Machine Learning with Swift
上QQ阅读APP看书,第一时间看更新

Exporting the model for iOS

In our Jupyter notebook, execute the following code to export the model:

In []: 
import coremltools as coreml 
coreml_model = coreml.converters.sklearn.convert(tree_model, feature_names, 'label') 
coreml_model.author = "Author name goes here..." 
coreml_model.license = "License type goes here ..." 
coreml_model.short_description = "Decision tree classifier for extraterrestrials." 
coreml_model.input_description['data'] = "Extraterrestrials features" 
coreml_model.output_description['prob'] =  "Probability of belonging to class." 
coreml_model.save('DecisionTree.mlmodel') 
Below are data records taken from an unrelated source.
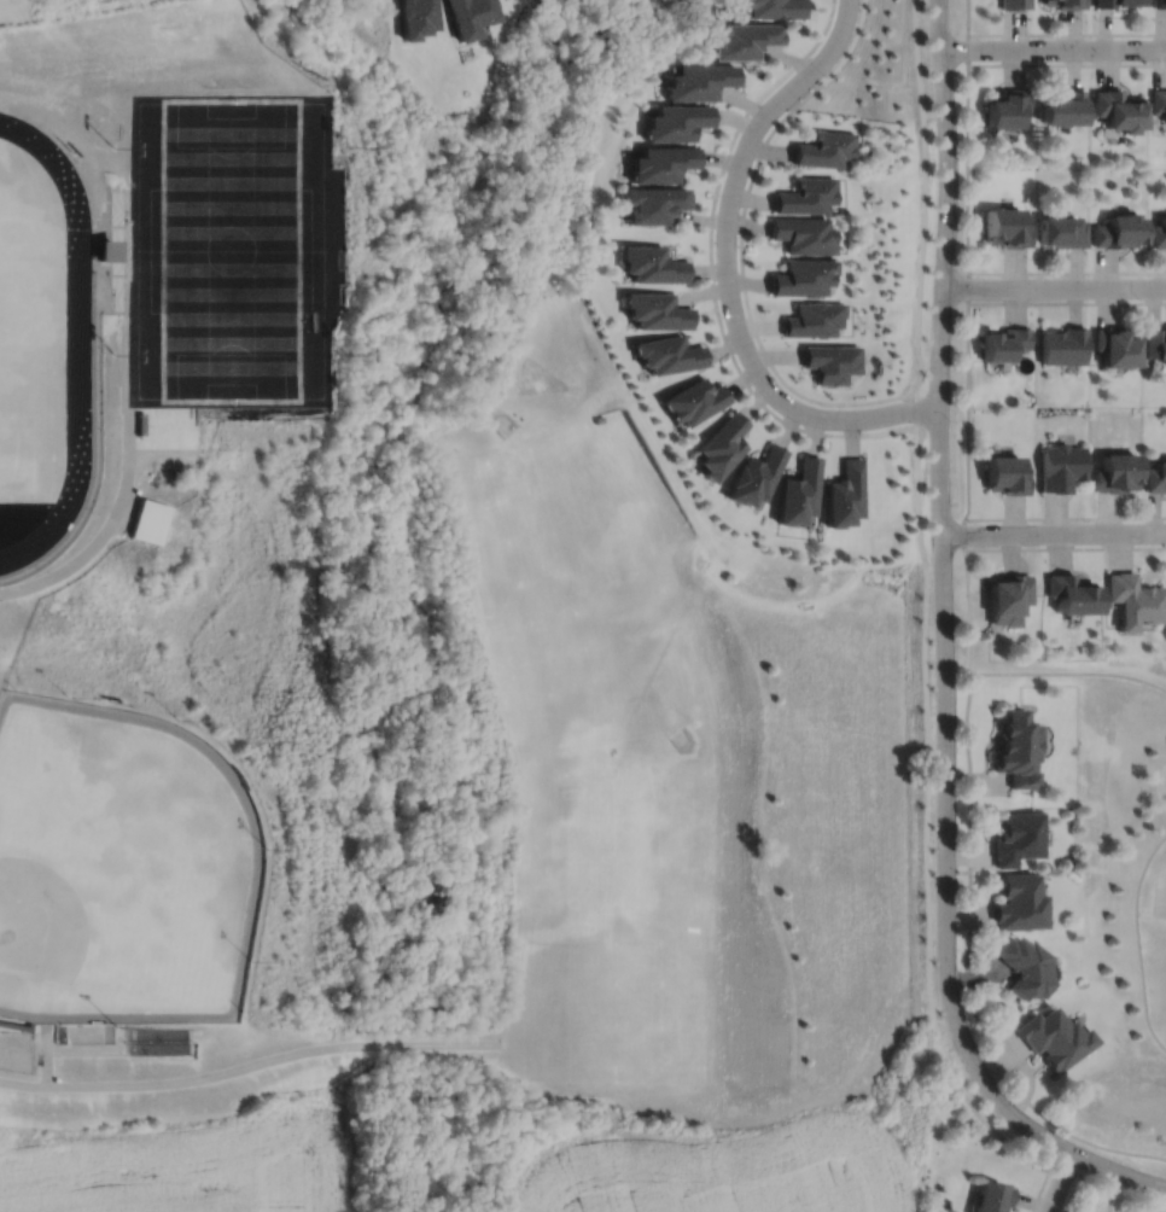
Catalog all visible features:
building: (509, 0)
building: (1065, 4)
building: (1117, 4)
building: (1159, 4)
building: (1014, 5)
building: (775, 9)
building: (471, 16)
building: (415, 17)
road: (968, 18)
road: (1067, 33)
street lamp: (1035, 37)
building: (747, 40)
road: (1052, 48)
street lamp: (1149, 60)
road: (1066, 63)
street lamp: (953, 73)
street lamp: (825, 74)
building: (702, 78)
building: (1159, 101)
building: (1007, 106)
building: (1065, 106)
building: (1119, 108)
building: (678, 119)
building: (825, 148)
building: (663, 161)
street lamp: (718, 194)
building: (807, 194)
building: (655, 202)
street lamp: (960, 207)
building: (1007, 225)
building: (1064, 229)
building: (1121, 229)
building: (1159, 232)
building: (805, 234)
road: (710, 240)
building: (97, 250)
park: (228, 251)
building: (653, 263)
road: (726, 268)
road: (1067, 271)
street lamp: (1034, 275)
building: (805, 276)
road: (968, 280)
road: (744, 284)
road: (1054, 287)
street lamp: (1141, 299)
road: (1067, 303)
building: (657, 309)
street lamp: (955, 309)
street lamp: (723, 316)
building: (814, 318)
park: (557, 340)
track: (75, 342)
building: (1155, 342)
building: (1005, 343)
park: (17, 344)
building: (1064, 345)
building: (1118, 345)
building: (669, 353)
building: (832, 362)
park: (540, 381)
building: (695, 400)
street lamp: (821, 405)
street lamp: (949, 418)
building: (722, 445)
building: (1062, 467)
building: (1118, 472)
building: (1007, 473)
building: (758, 475)
building: (1156, 476)
building: (800, 491)
building: (846, 494)
park: (560, 495)
road: (1065, 517)
street lamp: (1086, 520)
building: (147, 521)
street lamp: (971, 521)
road: (1053, 532)
road: (962, 535)
road: (1064, 548)
building: (1073, 594)
building: (1008, 598)
building: (1134, 600)
street lamp: (954, 618)
road: (944, 651)
road: (1069, 672)
park: (628, 673)
street lamp: (958, 750)
building: (1017, 750)
building: (1018, 839)
park: (118, 868)
street lamp: (958, 872)
park: (1117, 875)
building: (1019, 903)
road: (969, 910)
park: (607, 928)
road: (1138, 942)
building: (1024, 965)
street lamp: (972, 1032)
building: (1054, 1036)
road: (45, 1054)
road: (250, 1064)
road: (986, 1124)
street lamp: (1047, 1151)
road: (1067, 1165)
crop: (184, 1166)
crop: (724, 1169)
road: (1060, 1182)
road: (1043, 1185)
road: (1119, 1190)
road: (1071, 1193)
building: (991, 1196)
street lamp: (1165, 1201)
The code creates the tree.mlmodel file next to the Jupyter notebook file. This file can contain a single model, a model pipeline (several models chained one after another), or a list of scikit-learn models. According to the documentation, the scikit-learn converter supports the following types of machine learning models:

  • Decision tree learning
  • Tree ensembles
  • Random forests
  • Gradient boosting
  • Linear and logistic regression (see Chapter 5, Association Rule Learning)
  • Support vector machines (several types)

It also supports the following data transformations:

  • Normalizer
  • Imputer
  • Standard scaler
  • DictVectorizer
  • One-hot encoder

Note that you can embed one-hot encoding as a part of pipeline, so you don't need to do it yourself in your Swift code. This is handy, because you don't need to keep track of the proper order of categorical variable levels.

The .mlmodel file can be one of three types: classifier, regressor, or a transformer, depending on the last model in the list, or a pipeline. It is important to understand that there is no direct correspondence between scikit-learn models (or other source framework) and Core ML models that run on a device. Because Core ML sources are closed, we don't know how it operates under the hood, and can't be sure that the model before and after the conversion will produce identical results. This means you need to validate the model after device deployment, to measure its performance and accuracy.